Companies do not need to provide choice before collecting and using consumers’ data for commonly accepted practices, such as, product fulfillment
The draft identifies five common accepted practices where companies should not be required to seek consent once the consumer elects to use the product or service in question:
- Product and service fulfillment- where consumer’s private data is collected during the ordering process such as, shipping and credit card details.
- Internal operations – where consumers are asked to fill in customer satisfaction surveys from existing customers or the collection of websites visits and click through rates to improve site navigation.
- Fraud prevention – where fraud detection services are used to monitor against fraud such as, checking drivers’ licenses when consumers pay by check.
- Legal compliance and public purpose – where businesses report a consumer’s delinquent account to a credit bureau.
- First-party marketing – where businesses recommend products or services based upon consumer’s prior purchases or offer discount coupons on other services or products.

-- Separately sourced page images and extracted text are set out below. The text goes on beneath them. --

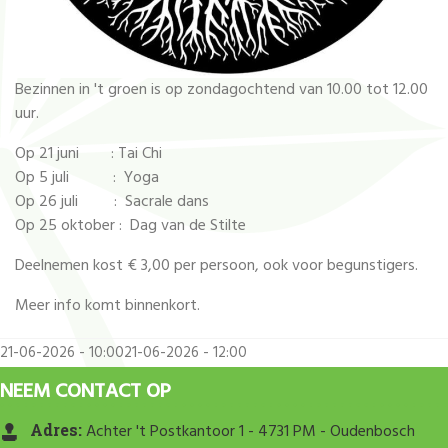
Bezinnen in 't groen is op zondagochtend van 10.00 tot 12.00
uur.
Op 21 juni : Tai Chi
Op 5 juli : Yoga
Op 26 juli : Sacrale dans
Op 25 oktober : Dag van de Stilte
Deelnemen kost € 3,00 per persoon, ook voor begunstigers.
Meer info komt binnenkort.
21-06-2026 - 10:00
21-06-2026 - 12:00
NEEM CONTACT OP
Adres:
Achter 't Postkantoor 1 - 4731 PM - Oudenbosch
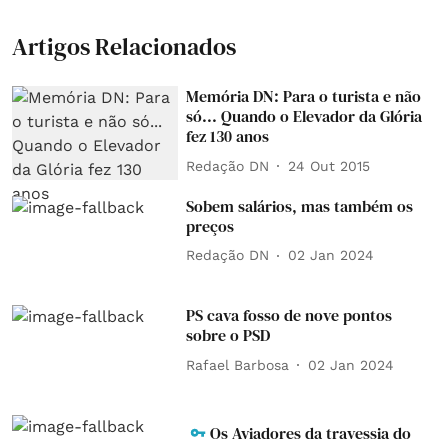
Artigos Relacionados
Memória DN: Para o turista e não
só... Quando o Elevador da Glória
fez 130 anos
Redação DN
24 Out 2015
Sobem salários, mas também os
preços
Redação DN
02 Jan 2024
PS cava fosso de nove pontos
sobre o PSD
Rafael Barbosa
02 Jan 2024
Os Aviadores da travessia do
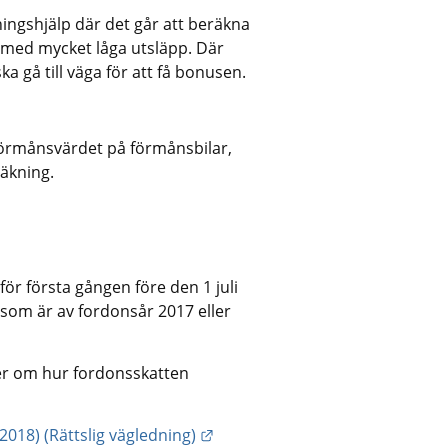
ingshjälp där det går att beräkna 
 med mycket låga utsläpp. Där 
 gå till väga för att få bonusen.
Länk till annan webbplats.
rmånsvärdet på förmånsbilar, 
räkning.
 för första gången före den 1 juli 
 som är av fordonsår 2017 eller 
er om hur fordonsskatten 
Länk till annan webbplats.
2018) (Rättslig vägledning)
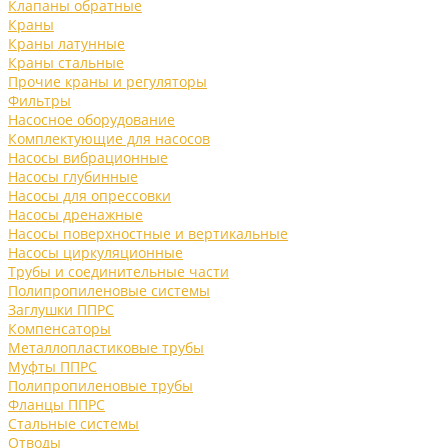
Клапаны обратные
Краны
Краны латунные
Краны стальные
Прочие краны и регуляторы
Фильтры
Насосное оборудование
Комплектующие для насосов
Насосы вибрационные
Насосы глубинные
Насосы для опрессовки
Насосы дренажные
Насосы поверхностные и вертикальные
Насосы циркуляционные
Трубы и соединительные части
Полипропиленовые системы
Заглушки ППРС
Компенсаторы
Металлопластиковые трубы
Муфты ППРС
Полипропиленовые трубы
Фланцы ППРС
Стальные системы
Отводы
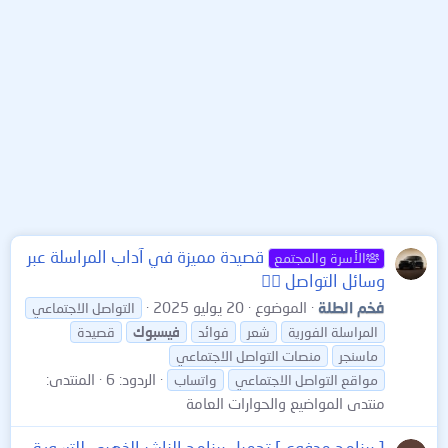
قصيدة مميزة في آداب المراسلة عبر
الأسرة والمجتمع
وسائل التواصل 👍🏻
فخم الطلة
الموضوع
20 يوليو 2025
التواصل الاجتماعي
المراسلة الفورية
شعر
فوائد
فيسبوك
قصيدة
ماسنجر
منصات التواصل الاجتماعي
الردود: 6
المنتدى:
مواقع التواصل الاجتماعي
واتساب
منتدى المواضيع والحوارات العامة
[ برنامج مدفوع ] تحميل برنامج الناشر الذهبي للتسويق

The practices mentioned above are quite obvious and broadly accepted. For instance, a business collecting the consumer’s address solely to deliver a product the consumer ordered should not be added with the extra burden of privacy policies choices. These are obvious engagements according to the draft. Other commonly accepted practices include ISPs monitoring data transmissions for reasons related to providing Internet service, such as to ensure that their service is not interrupted or to detect and block the transmission of computer viruses or malware. This excludes the ISP collecting data to create detailed profiles of users for marketing purposes. Finally, are these commonly accepted practices too broad or too narrow? Do they apply to different business contexts?